ProtoDepth: Unsupervised Continual Depth Completion with Prototypes
Patrick Rim, Hyoungseob Park, S. Gangopadhyay, Ziyao Zeng, Younjoon Chung, Alex Wong
TL;DR
ProtoDepth addresses unsupervised depth completion under non-stationary data by freezing a pretrained backbone and learning domain-specific prototypes that bias latent features through a global multiplicative term and a local additive bias. The additive bias is constructed via attention over a learned prototype bank, with keys mapped by a projection and a stop-gradient operation, yielding a compact, per-domain adaptation mechanism: $\hat{X} = A \odot X + B$, where $B$ is computed from $Q$, $K$, and $P$ as $b = \text{softmax}(QK^{T}/\sqrt{c})P$ and $K = \text{StopGrad}(P)W$. To handle domain-agnostic inference, the method learns domain descriptors $r_k$ and uses cosine similarity with input descriptors $s$ to select the appropriate prototype set, optimizing an additional term $\ell_{dr}$ that promotes discriminability between domains. Empirically, ProtoDepth and its agnostic variant ProtoDepth-A reduce forgetting by large margins across indoor and outdoor sequences and achieve state-of-the-art performance in unsupervised continual depth completion while adding only a small fraction of parameters, with applicability to both CNNs and transformers. The approach offers a practical, architecture-agnostic solution for continual learning in multimodal 3D reconstruction tasks. $\mathcal{L} = w_{ph}\ell_{ph}+w_{sz}\ell_{sz}+w_{sm}\ell_{sm}$ and $\hat{X} = A \odot X + B$ are central to the method, while $r_k$ and $s_k$ enable domain-aware prototype selection at test time.
Abstract
We present ProtoDepth, a novel prototype-based approach for continual learning of unsupervised depth completion, the multimodal 3D reconstruction task of predicting dense depth maps from RGB images and sparse point clouds.
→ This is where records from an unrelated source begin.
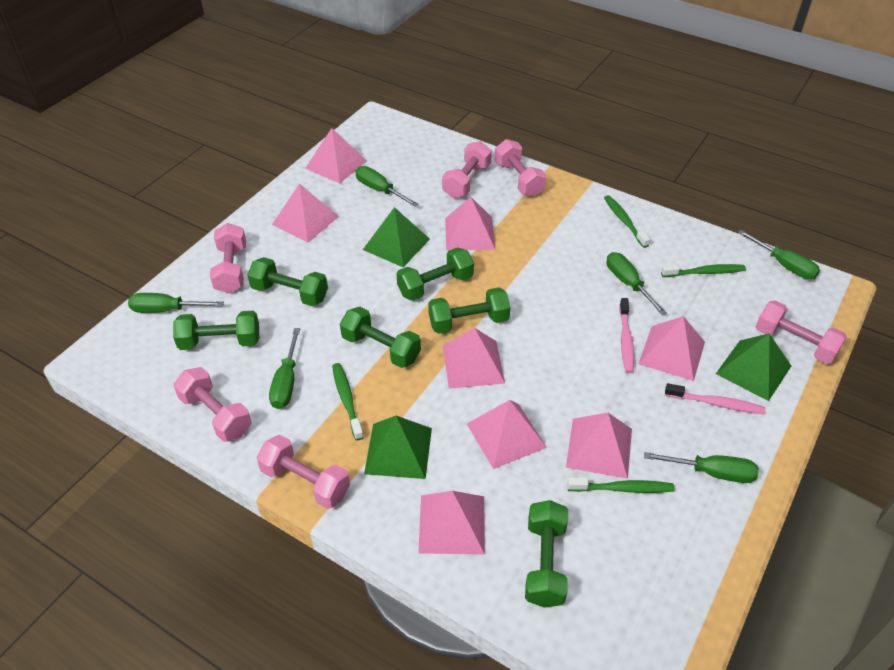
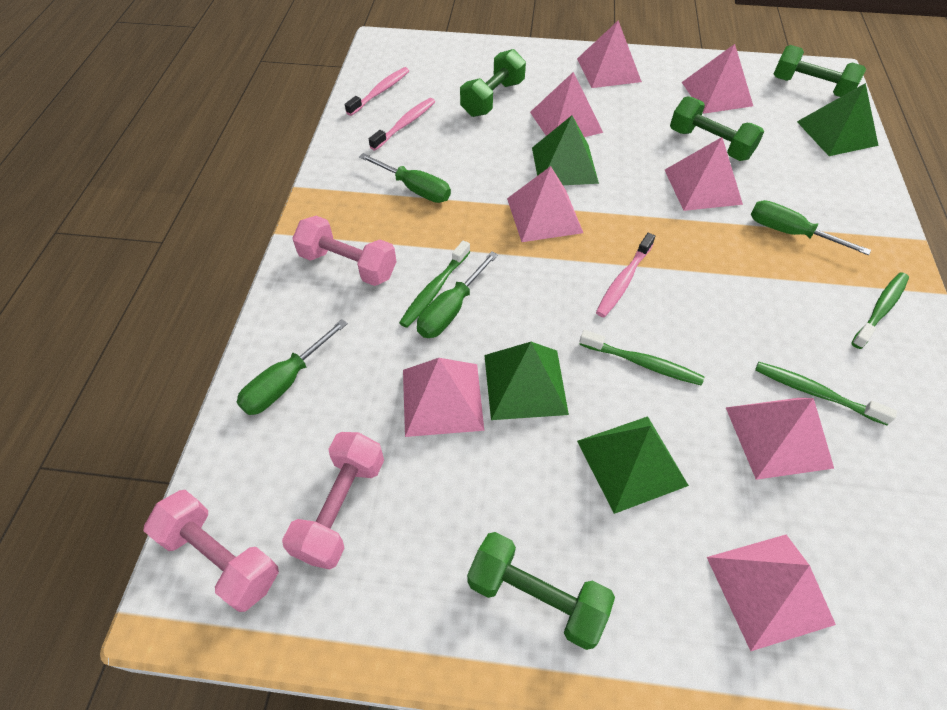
green dumbbell: [173,311,259,350] [248,257,328,306] [340,307,421,368] [396,247,474,301] [428,287,510,334] [525,500,568,608] = 6 -> [460,49,526,117] [467,532,615,650] [670,96,764,161] [774,45,866,97] = 4
green pyramid: [363,207,430,267] [364,416,432,479] [716,333,791,401] = 3 -> [484,342,569,420] [532,115,599,185] [577,416,689,514] [797,83,879,156] = 4
green screwdriver: [128,293,224,313] [269,328,300,409] [355,166,419,207] [607,252,667,315] [644,452,759,483] [738,230,820,280] = 6 -> [237,319,348,415] [359,153,451,203] [417,252,498,338] [750,200,871,255] = 4
pink dumbbell: [173,367,251,442] [210,223,246,293] [256,435,350,509] [442,141,492,198] [494,139,547,197] [756,300,847,364] = 6 -> [144,490,279,612] [282,432,384,569] [292,216,397,286] = 3
pink toothbrush: [619,298,634,373] [665,383,765,414] = 2 -> [345,67,409,116] [369,98,435,150] [596,233,655,317] = 3

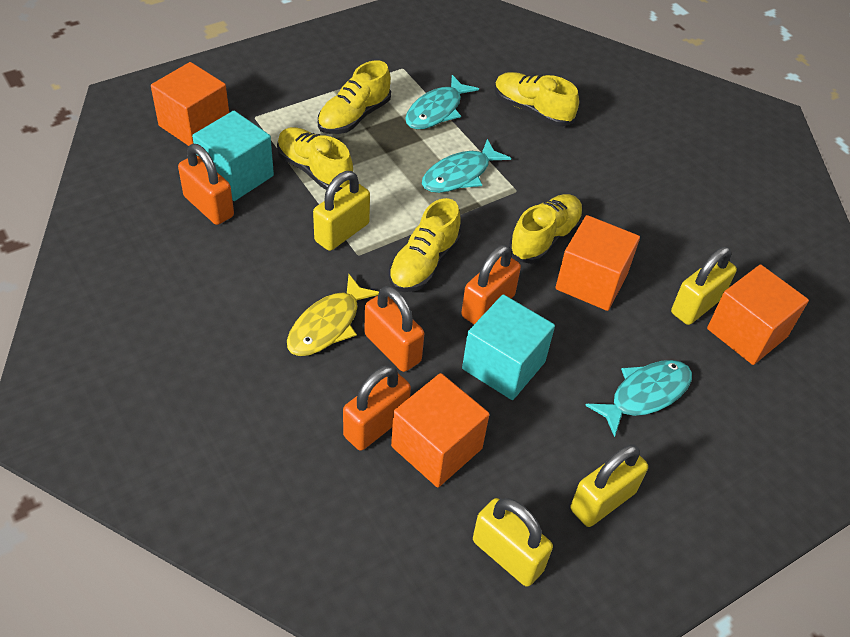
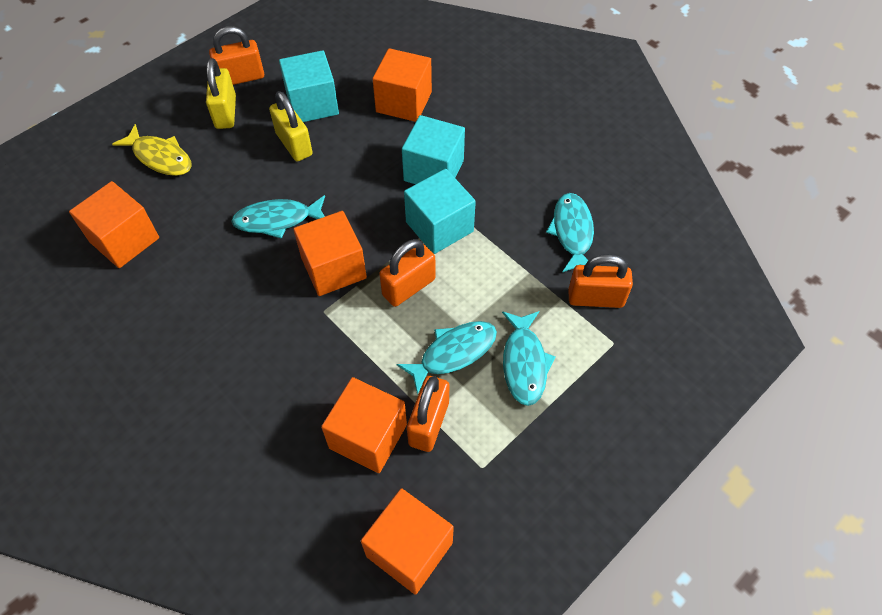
orange cube: [151,62,229,146] [391,373,490,488] [555,215,640,311] [707,264,809,365] = 4 -> [69,181,159,268] [293,211,367,296] [321,377,407,473] [361,488,454,594] [373,48,432,122] = 5
turquoise cube: [192,111,274,201] [462,294,555,400] = 2 -> [279,50,339,122] [402,115,465,184] [404,169,476,254] = 3
turquoise fish: [405,75,479,129] [422,139,511,193] [585,360,692,437] = 3 -> [231,195,325,239] [396,321,497,395] [502,311,556,406] [546,193,594,272] = 4
yellow padlock: [313,171,370,251] [473,498,553,587] [570,444,648,527] [671,247,737,325] = 4 -> [206,58,236,129] [269,91,313,161] = 2
yellow shoe: [277,127,353,192] [318,60,391,134] [388,198,461,292] [495,72,579,127] [509,194,583,264] = 5 -> none = 0

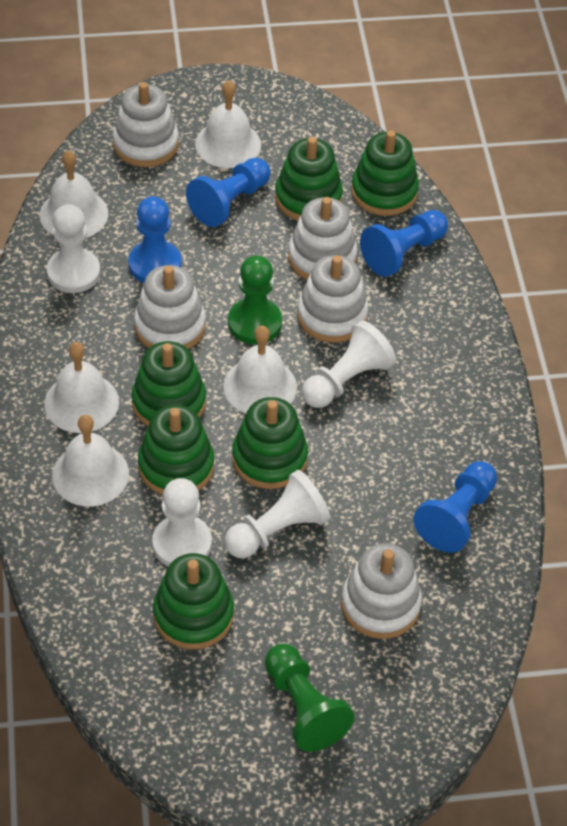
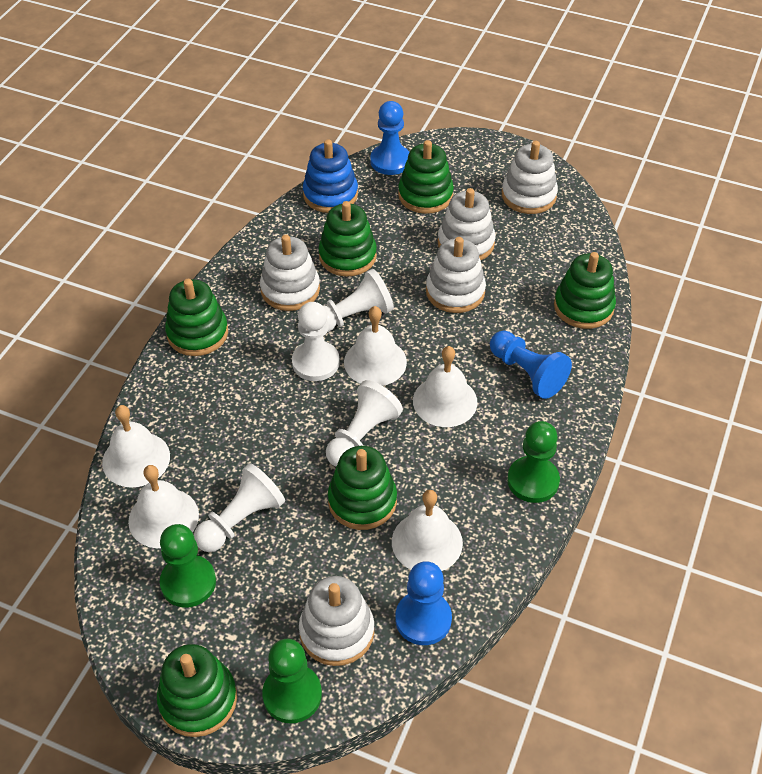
blue pawn: [128,196,181,283] [186,158,270,227] [360,210,448,277] [414,461,497,553] = 4 -> [370,101,409,175] [395,561,452,645] [490,331,572,399] = 3
blue stacking toy: none = 0 -> [303,139,358,213] = 1
green pawn: [228,255,282,344] [265,643,354,752] = 2 -> [160,524,216,607] [262,639,322,723] [507,421,560,503] = 3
The unsupervised learning paradigm is well-suited for continual learning, as ground truth is not needed. However, when training on new non-stationary distributions, depth completion models will catastrophically forget previously learned information. We address forgetting by learning prototype sets that adapt the latent features of a frozen pretrained model to new domains. Since the original weights are not modified, ProtoDepth does not forget when test-time domain identity is known. To extend ProtoDepth to the challenging setting where the test-time domain identity is withheld, we propose to learn domain descriptors that enable the model to select the appropriate prototype set for inference. We evaluate ProtoDepth on benchmark dataset sequences, where we reduce forgetting compared to baselines by 52.2% for indoor and 53.2% for outdoor to achieve the state of the art.